Wax yanked Vindication from her holster and stalked forward, mistcoat flaring behind him. His profile was enough. The first man who spotted him emerging from the mists yelled a warning and the men scattered, leaving the detritus of their tiny riot. Fallen stones. A few bottles. Wax watched their metal lines to make sure none of them rounded back on him. One stopped nearby, but kept his distance.

He shook his head, stepping up to the sanctuary. He found the missionary cowering inside, a Terriswoman in intricate braids. Pathian clergy was a strange thing. On one hand, the religion emphasized man’s personal connection to Harmony—doing good, without formality. On the other hand, people needed direction. Someone to explain all of this. Pathian missionaries—called priests by outsiders, though they rarely used the term for themselves—set up in places like this, explaining the Path to all who came. A clergy, yes, but not in the formal way of the Survivorists.

He’d always found it curious that the small Pathian sanctuaries—with large doorways on eight sides—let in the mists, while Survivorist churches observed the mists from behind domes of glass, comfortable in their ornate rooms full of golden statues and fine wood pews. The woman looked up at him as he knelt, smelling oil.
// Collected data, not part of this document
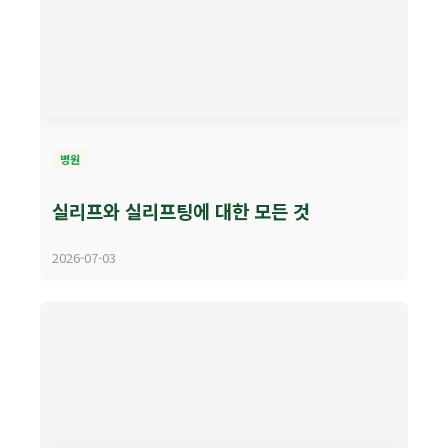
병원
실리프와 실리프팅에 대한 모든 것
2026-07-03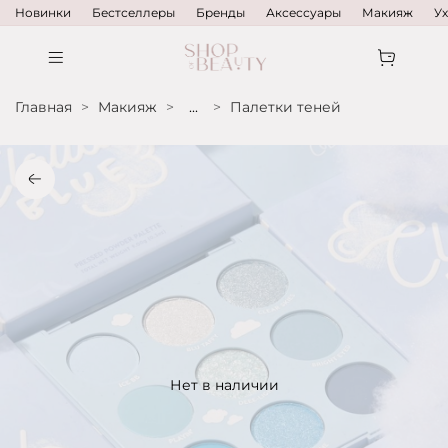
Новинки
Бестселлеры
Бренды
Аксессуары
Макияж
У
Главная
Макияж
...
Палетки теней
Нет в наличии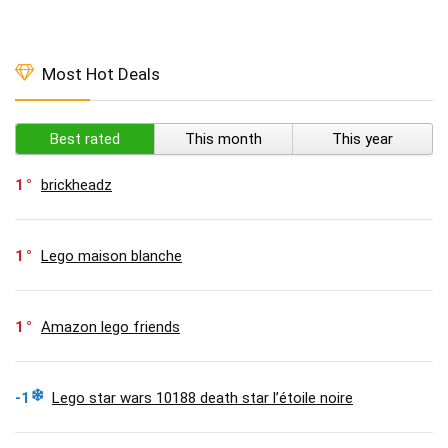
Most Hot Deals
Best rated
This month
This year
1
brickheadz
1
Lego maison blanche
1
Amazon lego friends
-1
Lego star wars 10188 death star l’étoile noire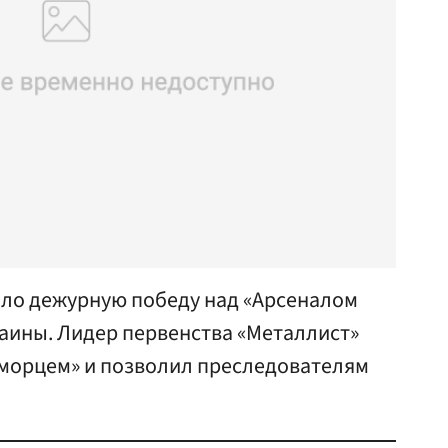
ло дежурную победу над «Арсеналом
раины. Лидер первенства «Металлист»
морцем» и позволил преследователям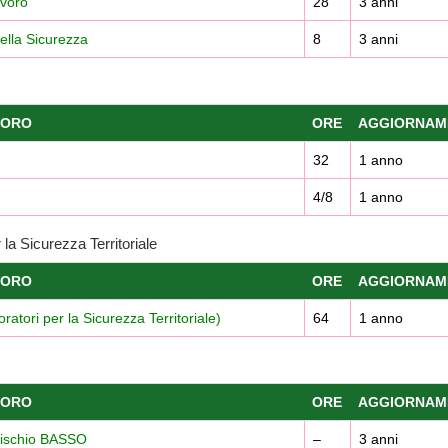
avoro
28
3 anni
ella Sicurezza
8
3 anni
VORO
ORE
AGGIORNAM
32
1 anno
4/8
1 anno
a Sicurezza Territoriale
VORO
ORE
AGGIORNAM
tori per la Sicurezza Territoriale)
64
1 anno
VORO
ORE
AGGIORNAM
 rischio BASSO
–
3 anni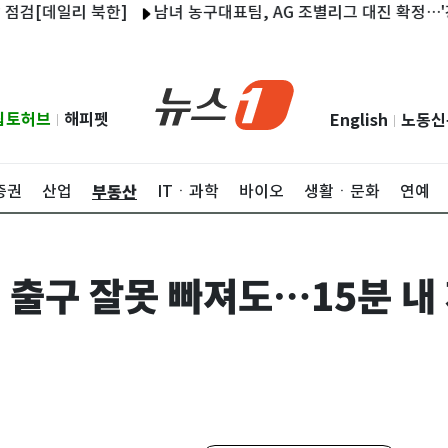
일리 북한]
남녀 농구대표팀, AG 조별리그 대진 확정…'강호' 
립토허브
해피펫
English
노동신
|
|
부동산
증권
산업
ITㆍ과학
바이오
생활ㆍ문화
연예
 출구 잘못 빠져도…15분 내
Her lantern lay broken nearby.

“Are you all right?” he asked.

“I … Yes,” she said. “Thank you.”

Her eyes flicked toward the gun. On principle, Wax didn’t holster the thing. “It would be best if you retired for the night,” Wax said.

“But I live in the loft upstairs.”

“Go to the Village then,” Wax said. “In fact, gather any of your colleagues you can in a short time and take them as well. A Survivorist priest has been brutally murdered by someone posing as a Pathian missionary.”

“Sweet Harmonies,” the woman whispered.

Wax left her to gather her things and, hopefully, do as he told her. He struck out into the night, following a few lines of metal toward where the man he’d scared off earlier had hidden. Wax studied the darkened alleyway in the mists, then dropped a shell casing and launched himself into the air. A careful Push let him drop straight into the alleyway, where he landed and leveled a gun at the head of the person hiding there.

Who immediately soiled himself, judging from the stench and the liquid pooling at the young man’s feet. Wax sighed and lifted Vindication. The young man scrambled backward, stumbling over a box of trash, adding to his humiliation.

“You’re going to leave that missionary alone,” Wax said. “She had nothing to do with the murder.”

The youth nodded. Wax dropped a shell casing and prepared to launch himself back into the night.

“M-murder?” the youth asked.

“Of the…” Wax hesitated. “Wait. Why were you here, attacking that sanctuary?”

The boy whimpered. “They came into the pub, two of them in those Pathian robes, and cursed out the Survivor an’ us.”

“Two?” Wax said, advancing on the boy, making him cringe. “There was more than one?”

He nodded, then—crying—scrambled away and ran into the night. Wax let him go.

I should have guessed, he thought, launching himself into the air. The news of the murder couldn’t have traveled this quickly. There was more to the plot than the one killing. Rusts. Were other priests in danger?

Two people. Bleeder and someone else? Or two helpers? MeLaan had seemed confident that Bleeder would be working alone, but this offered evidence to the contrary. And the attempt to kill Wax earlier, the ploy involving the server at ZoBell Tower, matched too well with his fears of an assassin to be coincidence. Bleeder had help, likely from Wax’s uncle. He’d look into that later. For now, however, there was a different lead he wanted to chase.